══ Passage given
# Obedience and Crate training for multiple puppies?



## Bad Haggis (Dec 13, 2010)

My wife and I are not new dog owners, but after losing our 12 year old dachshund this fall, we've decided we want a pair of new doxie puppies.

Just had a couple questions.

1. I'm a little apprehensive about paying for obedience classes for two puppies when the prupose of the class is to train me on how to train the puppies. Do trainers usually charge per person or per dog? I'm fairly certain I could train them without the class, but I would like for them to get some socializing done as well. Or is there a need for socializing when there are multiple dogs living together?

2. When crate training, do I need a separate crate for each puppy, or do I need to get one crate with room for both?

We've been talking with a breeder that should have a litter being born this week, so I'm sure I'll have several questions between now and time to bring them home. Thanks in advance for any and all advice.


----------



## Elana55 (Jan 7, 2008)

The reason for puppy class is for the puppies to learn about being out and about with other dogs around. It is called "socializing" tho the dogs don't socialize in an immediate contact interactive way. 

Separate crates and separate so they cannot see each other. Two puppies will bond to each other and not to their owners and that can make interaction and training a real up hill battle. At times each dog should be taken somewhere separate from the other dog and worked separately. The point is to allow the two puppies to interact with each other but get them to bond to YOU. In all reality I would highly recommend ONE puppy and not two. After two years, get the second puppy. 

I am taking my 6 mos old puppy to beginner obedience class. I can train her to do all the things in that class. What I cannot do is take her out and routinely expose her to other dogs in close proximity in a situation where she needs to focus on me. The class helps with that. It helps me to guage her ability to focus on me as well.

PS: I don't want any bad haggis. Yikes.


----------



## Keechak (Aug 10, 2008)

Bad Haggis said:


> My wife and I are not new dog owners, but after losing our 12 year old dachshund this fall, we've decided we want a pair of new doxie puppies.
> 
> Just had a couple questions.
> 
> ...


1. My training club only charges per person/family that wants to train there, but some training clubs are different.

2. you need seperate crates, The puppies should spend as much time away from each other as they do with each other.


----------



## Bad Haggis (Dec 13, 2010)

One more question.

I am going to take 2 weeks off work when we bring the puppies home so I can get a good start on housebreaking.
════
* _Exercise 1_
Switch "top-left" to "upper-left" in the entries from the first line up to and including the line with "11: (441, 155)", and keep everything else unchanged.
══ Given entries
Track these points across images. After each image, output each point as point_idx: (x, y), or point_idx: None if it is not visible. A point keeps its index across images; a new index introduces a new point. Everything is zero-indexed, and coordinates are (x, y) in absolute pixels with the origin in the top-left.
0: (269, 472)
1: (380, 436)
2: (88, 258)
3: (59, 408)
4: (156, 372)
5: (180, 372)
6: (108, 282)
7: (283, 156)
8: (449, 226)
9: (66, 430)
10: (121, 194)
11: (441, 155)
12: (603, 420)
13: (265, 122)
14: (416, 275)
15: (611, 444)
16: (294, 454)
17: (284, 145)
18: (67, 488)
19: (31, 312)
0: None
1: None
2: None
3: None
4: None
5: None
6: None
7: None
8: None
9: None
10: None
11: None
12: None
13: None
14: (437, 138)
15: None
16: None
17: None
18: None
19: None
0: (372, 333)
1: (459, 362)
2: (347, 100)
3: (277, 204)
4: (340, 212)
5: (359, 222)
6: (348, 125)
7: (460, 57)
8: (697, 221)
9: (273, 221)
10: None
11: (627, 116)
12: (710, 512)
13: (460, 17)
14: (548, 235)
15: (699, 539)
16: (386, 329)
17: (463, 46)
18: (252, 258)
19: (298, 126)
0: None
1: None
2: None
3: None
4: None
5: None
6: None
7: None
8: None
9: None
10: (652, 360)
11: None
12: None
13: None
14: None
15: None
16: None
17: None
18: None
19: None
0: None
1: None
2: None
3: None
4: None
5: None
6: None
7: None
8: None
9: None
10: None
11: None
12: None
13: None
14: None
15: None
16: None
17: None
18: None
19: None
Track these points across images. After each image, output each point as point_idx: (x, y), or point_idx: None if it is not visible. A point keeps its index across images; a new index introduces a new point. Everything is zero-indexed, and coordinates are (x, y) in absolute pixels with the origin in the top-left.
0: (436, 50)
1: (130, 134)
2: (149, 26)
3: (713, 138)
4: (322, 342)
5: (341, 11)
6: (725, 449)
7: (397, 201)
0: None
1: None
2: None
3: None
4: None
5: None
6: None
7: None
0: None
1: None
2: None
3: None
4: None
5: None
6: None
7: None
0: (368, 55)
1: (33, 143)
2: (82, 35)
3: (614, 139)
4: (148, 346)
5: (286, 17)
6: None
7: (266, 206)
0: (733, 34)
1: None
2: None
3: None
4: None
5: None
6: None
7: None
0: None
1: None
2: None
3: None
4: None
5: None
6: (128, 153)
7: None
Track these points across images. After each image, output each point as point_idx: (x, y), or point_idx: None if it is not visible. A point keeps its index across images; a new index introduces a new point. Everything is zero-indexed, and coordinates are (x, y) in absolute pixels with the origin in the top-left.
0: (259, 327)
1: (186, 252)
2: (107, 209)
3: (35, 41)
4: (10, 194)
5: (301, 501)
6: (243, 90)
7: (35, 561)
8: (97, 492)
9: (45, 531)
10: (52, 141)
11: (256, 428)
════
* _Exercise 2_
Print the part of the puppy-training thread from "We've been talking" up to and including "and all advice.", word for word.

* _Full response 1_
Track these points across images. After each image, output each point as point_idx: (x, y), or point_idx: None if it is not visible. A point keeps its index across images; a new index introduces a new point. Everything is zero-indexed, and coordinates are (x, y) in absolute pixels with the origin in the upper-left.
0: (269, 472)
1: (380, 436)
2: (88, 258)
3: (59, 408)
4: (156, 372)
5: (180, 372)
6: (108, 282)
7: (283, 156)
8: (449, 226)
9: (66, 430)
10: (121, 194)
11: (441, 155)

* _Full response 2_
We've been talking with a breeder that should have a litter being born this week, so I'm sure I'll have several questions between now and time to bring them home. Thanks in advance for any and all advice.